Security
Your clients trust you with sensitive documents. Here's how Doxxiom keeps them safe.
Encryption everywhere
All data is transmitted over TLS/HTTPS. Files stored on our servers are encrypted at rest with AES-256 server-side encryption. Your documents are protected both in transit and at rest.
Private storage with signed URLs
Uploaded files are stored in a private bucket — they are never accessible via a public URL. When you or your client needs to download a file, Doxxiom generates a cryptographically signed, time-limited URL that expires after one hour. Even if a link is shared, it becomes useless once expired.
Row-level security
Access control is enforced at the database level using row-level security (RLS) policies. Professionals can only see their own clients, requests, and documents. Clients can only access the specific requests sent to them.
Passwordless authentication
Clients access the portal through magic links — single-use, time-limited authentication tokens sent to their email. No passwords to create, remember, or leak.
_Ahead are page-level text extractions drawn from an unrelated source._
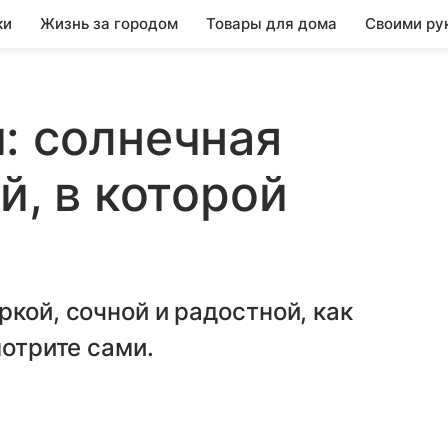
ки
Жизнь за городом
Товары для дома
Своими ру
: солнечная
й, в которой
кой, сочной и радостной, как
мотрите сами.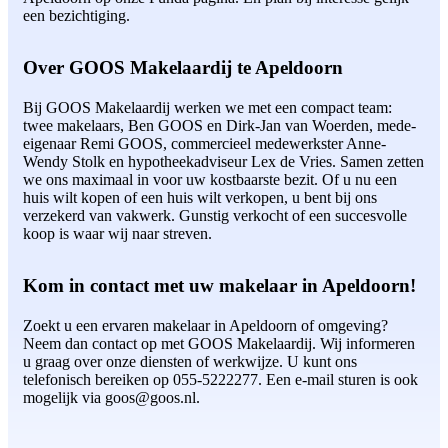
een bezichtiging.
Over GOOS Makelaardij te Apeldoorn
Bij GOOS Makelaardij werken we met een compact team:
twee makelaars, Ben GOOS en Dirk-Jan van Woerden, mede-
eigenaar Remi GOOS, commercieel medewerkster Anne-
Wendy Stolk en hypotheekadviseur Lex de Vries. Samen zetten
we ons maximaal in voor uw kostbaarste bezit. Of u nu een
huis wilt kopen of een huis wilt verkopen, u bent bij ons
verzekerd van vakwerk. Gunstig verkocht of een succesvolle
koop is waar wij naar streven.
Kom in contact met uw makelaar in Apeldoorn!
Zoekt u een ervaren makelaar in Apeldoorn of omgeving?
Neem dan contact op met GOOS Makelaardij. Wij informeren
u graag over onze diensten of werkwijze. U kunt ons
telefonisch bereiken op 055-5222277. Een e-mail sturen is ook
mogelijk via goos@goos.nl.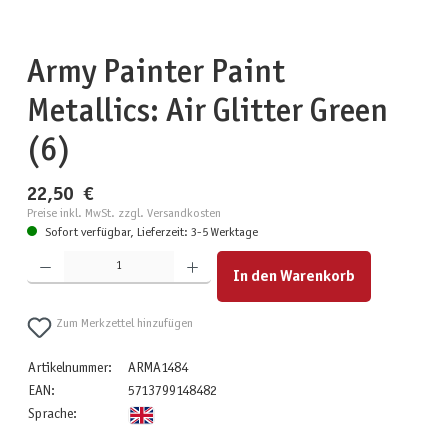
Army Painter Paint
Metallics: Air Glitter Green
(6)
22,50 €
Preise inkl. MwSt. zzgl. Versandkosten
Sofort verfügbar, Lieferzeit: 3-5 Werktage
Produkt Anzahl: Gib den gewünschten Wert ein oder benutze die Schaltflächen um die Anzahl zu erhöhen
In den Warenkorb
Zum Merkzettel hinzufügen
Artikelnummer:
ARMA1484
EAN:
5713799148482
Sprache: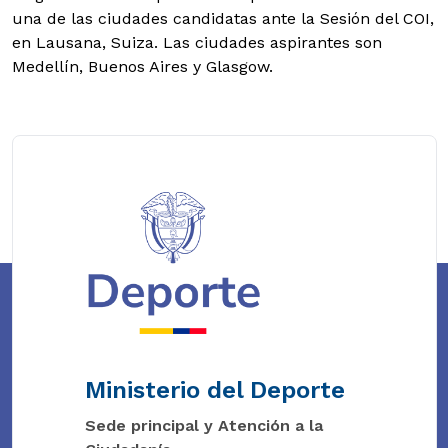
una de las ciudades candidatas ante la Sesión del COI,
en Lausana, Suiza. Las ciudades aspirantes son
Medellín, Buenos Aires y Glasgow.
Ministerio del Deporte
Sede principal y Atención a la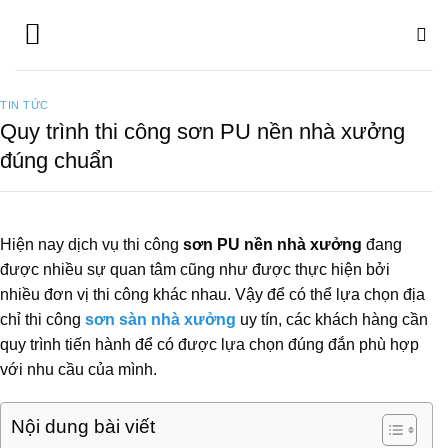
Bỏ
qua
nội
dung
TIN TỨC
Quy trình thi công sơn PU nền nhà xưởng
đúng chuẩn
Hiện nay dịch vụ thi công
sơn PU nền nhà xưởng
đang
được nhiều sự quan tâm cũng như được thực hiện bởi
nhiều đơn vị thi công khác nhau. Vậy để có thể lựa chọn địa
chỉ thi công
sơn sàn nhà xưởng
uy tín, các khách hàng cần
quy trình tiến hành để có được lựa chọn đúng đắn phù hợp
với nhu cầu của mình.
Nội dung bài viết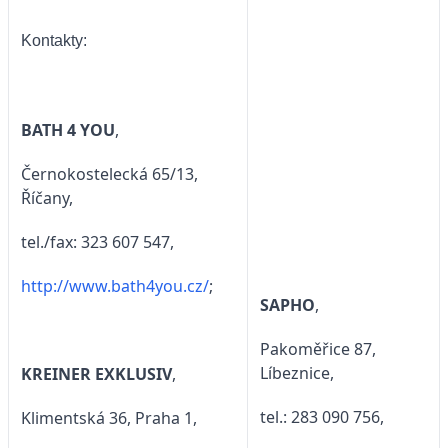
Kontakty:
BATH 4 YOU
,
Černokostelecká 65/13,
Říčany,
tel./fax: 323 607 547,
http://www.bath4you.cz/
;
SAPHO
,
Pakoměřice 87,
Líbeznice,
KREINER EXKLUSIV
,
tel.: 283 090 756,
Klimentská 36, Praha 1,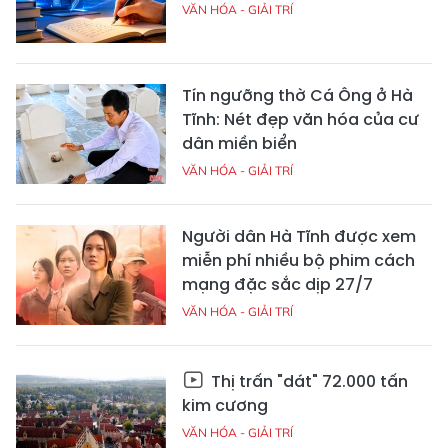
VĂN HÓA - GIẢI TRÍ
Tín ngưỡng thờ Cá Ông ở Hà
Tĩnh: Nét đẹp văn hóa của cư
dân miền biển
VĂN HÓA - GIẢI TRÍ
Người dân Hà Tĩnh được xem
miễn phí nhiều bộ phim cách
mạng đặc sắc dịp 27/7
VĂN HÓA - GIẢI TRÍ
Thị trấn "dát" 72.000 tấn
kim cương
VĂN HÓA - GIẢI TRÍ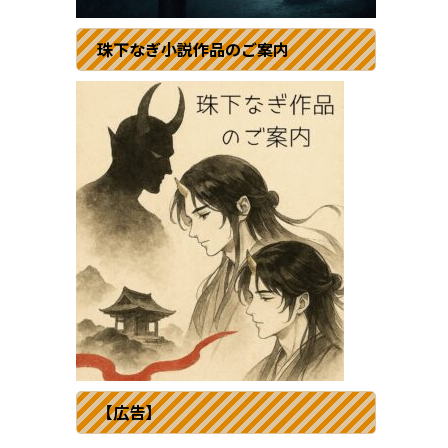
珠下なぎ小説作品のご案内
【広告】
Each link expires after one hour and can only be used once.
Zero File Residency
For organizations that need an extra layer of control, Zero File Residency mode ensures that uploaded files are forwarded to your connected cloud storage and then permanently removed from Doxxiom servers. Only metadata is retained — we don't hold on to the actual documents.
Audit trail
Every action — document uploads, approvals, rejections, deletions, and configuration changes — is logged with a timestamp, actor, and description. You can export the full audit trail to CSV for compliance or record-keeping.
Infrastructure
Doxxiom runs on Vercel's edge network and Supabase's managed PostgreSQL and S3-compatible storage. Both platforms are SOC 2 Type II compliant. Data is hosted on AWS infrastructure.